The data –
* * *
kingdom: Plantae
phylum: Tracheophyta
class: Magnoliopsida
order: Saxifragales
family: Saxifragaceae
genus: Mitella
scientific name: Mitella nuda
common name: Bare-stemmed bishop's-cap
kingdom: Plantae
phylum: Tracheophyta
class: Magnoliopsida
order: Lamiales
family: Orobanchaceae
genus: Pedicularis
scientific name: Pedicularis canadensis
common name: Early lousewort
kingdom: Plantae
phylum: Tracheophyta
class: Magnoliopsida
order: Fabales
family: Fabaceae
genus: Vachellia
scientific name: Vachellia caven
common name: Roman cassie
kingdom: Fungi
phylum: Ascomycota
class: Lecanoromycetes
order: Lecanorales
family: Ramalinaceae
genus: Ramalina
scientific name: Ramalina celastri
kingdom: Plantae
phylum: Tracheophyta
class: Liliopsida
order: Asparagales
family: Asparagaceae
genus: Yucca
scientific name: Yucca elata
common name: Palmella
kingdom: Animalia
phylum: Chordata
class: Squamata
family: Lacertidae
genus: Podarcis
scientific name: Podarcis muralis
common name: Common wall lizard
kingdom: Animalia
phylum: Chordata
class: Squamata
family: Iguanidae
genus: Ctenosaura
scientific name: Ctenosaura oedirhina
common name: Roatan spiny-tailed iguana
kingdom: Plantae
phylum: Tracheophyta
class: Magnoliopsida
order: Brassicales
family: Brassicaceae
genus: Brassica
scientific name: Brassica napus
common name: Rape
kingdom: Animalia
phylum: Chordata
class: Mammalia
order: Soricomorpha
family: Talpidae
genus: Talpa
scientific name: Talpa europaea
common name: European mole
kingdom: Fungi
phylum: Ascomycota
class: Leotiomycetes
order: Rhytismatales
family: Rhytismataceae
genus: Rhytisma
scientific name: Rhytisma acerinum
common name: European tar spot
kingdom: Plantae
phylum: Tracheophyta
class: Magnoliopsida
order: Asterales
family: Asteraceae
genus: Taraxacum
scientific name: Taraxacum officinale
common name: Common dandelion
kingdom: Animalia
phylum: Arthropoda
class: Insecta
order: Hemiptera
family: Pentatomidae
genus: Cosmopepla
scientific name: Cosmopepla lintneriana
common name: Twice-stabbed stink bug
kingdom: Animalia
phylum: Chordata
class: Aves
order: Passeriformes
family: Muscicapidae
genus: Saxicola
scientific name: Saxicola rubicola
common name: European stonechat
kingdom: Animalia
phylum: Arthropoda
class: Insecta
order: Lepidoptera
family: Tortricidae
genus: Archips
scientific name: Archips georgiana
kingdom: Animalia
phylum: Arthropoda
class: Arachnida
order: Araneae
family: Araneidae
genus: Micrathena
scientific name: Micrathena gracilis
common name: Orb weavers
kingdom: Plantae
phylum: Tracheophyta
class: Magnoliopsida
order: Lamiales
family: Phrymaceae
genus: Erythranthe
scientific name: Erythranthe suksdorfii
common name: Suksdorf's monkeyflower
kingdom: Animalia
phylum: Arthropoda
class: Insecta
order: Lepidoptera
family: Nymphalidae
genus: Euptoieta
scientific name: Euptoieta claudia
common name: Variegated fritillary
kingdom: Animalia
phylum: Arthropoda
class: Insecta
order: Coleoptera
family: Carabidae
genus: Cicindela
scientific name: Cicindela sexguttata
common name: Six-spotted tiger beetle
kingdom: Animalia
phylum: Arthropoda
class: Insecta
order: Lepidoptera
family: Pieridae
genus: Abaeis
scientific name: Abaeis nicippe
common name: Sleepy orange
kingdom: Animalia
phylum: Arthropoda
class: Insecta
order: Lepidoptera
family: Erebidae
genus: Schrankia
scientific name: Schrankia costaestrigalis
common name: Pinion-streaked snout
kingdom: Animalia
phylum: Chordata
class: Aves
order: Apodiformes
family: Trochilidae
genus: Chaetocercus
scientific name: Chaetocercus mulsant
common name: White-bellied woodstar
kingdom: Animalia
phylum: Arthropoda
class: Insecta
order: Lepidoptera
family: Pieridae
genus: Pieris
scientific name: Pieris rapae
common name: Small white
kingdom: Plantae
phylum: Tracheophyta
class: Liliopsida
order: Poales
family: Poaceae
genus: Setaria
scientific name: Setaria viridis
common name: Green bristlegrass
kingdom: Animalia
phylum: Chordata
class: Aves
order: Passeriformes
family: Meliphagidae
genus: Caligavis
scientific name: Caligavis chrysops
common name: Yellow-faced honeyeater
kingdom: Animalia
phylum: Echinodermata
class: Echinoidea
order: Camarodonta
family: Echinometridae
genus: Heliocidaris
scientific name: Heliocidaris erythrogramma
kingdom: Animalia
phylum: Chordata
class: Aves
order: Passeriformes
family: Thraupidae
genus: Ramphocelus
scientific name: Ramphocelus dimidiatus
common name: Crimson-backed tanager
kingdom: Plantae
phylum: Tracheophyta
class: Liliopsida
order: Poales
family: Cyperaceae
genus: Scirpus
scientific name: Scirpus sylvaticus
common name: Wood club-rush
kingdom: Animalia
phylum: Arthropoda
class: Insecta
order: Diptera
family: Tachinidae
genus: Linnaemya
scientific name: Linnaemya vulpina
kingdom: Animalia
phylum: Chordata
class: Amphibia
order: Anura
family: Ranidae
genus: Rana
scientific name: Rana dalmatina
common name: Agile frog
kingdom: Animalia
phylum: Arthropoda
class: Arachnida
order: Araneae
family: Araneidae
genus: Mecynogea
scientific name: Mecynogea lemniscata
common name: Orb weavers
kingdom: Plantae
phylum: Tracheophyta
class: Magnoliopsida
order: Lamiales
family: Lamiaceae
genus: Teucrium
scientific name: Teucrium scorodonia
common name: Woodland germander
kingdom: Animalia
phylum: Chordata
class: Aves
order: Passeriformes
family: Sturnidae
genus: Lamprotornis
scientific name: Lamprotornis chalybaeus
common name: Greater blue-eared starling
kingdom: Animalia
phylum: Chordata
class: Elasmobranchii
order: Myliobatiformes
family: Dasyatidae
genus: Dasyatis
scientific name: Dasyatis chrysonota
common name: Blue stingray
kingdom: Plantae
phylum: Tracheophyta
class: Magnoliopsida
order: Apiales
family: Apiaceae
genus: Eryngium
* * *
Given task –
Copy the rows above word for word, from the first line through the line that contains "common name: Early lousewort", including both of those lines.

Response –
kingdom: Plantae
phylum: Tracheophyta
class: Magnoliopsida
order: Saxifragales
family: Saxifragaceae
genus: Mitella
scientific name: Mitella nuda
common name: Bare-stemmed bishop's-cap
kingdom: Plantae
phylum: Tracheophyta
class: Magnoliopsida
order: Lamiales
family: Orobanchaceae
genus: Pedicularis
scientific name: Pedicularis canadensis
common name: Early lousewort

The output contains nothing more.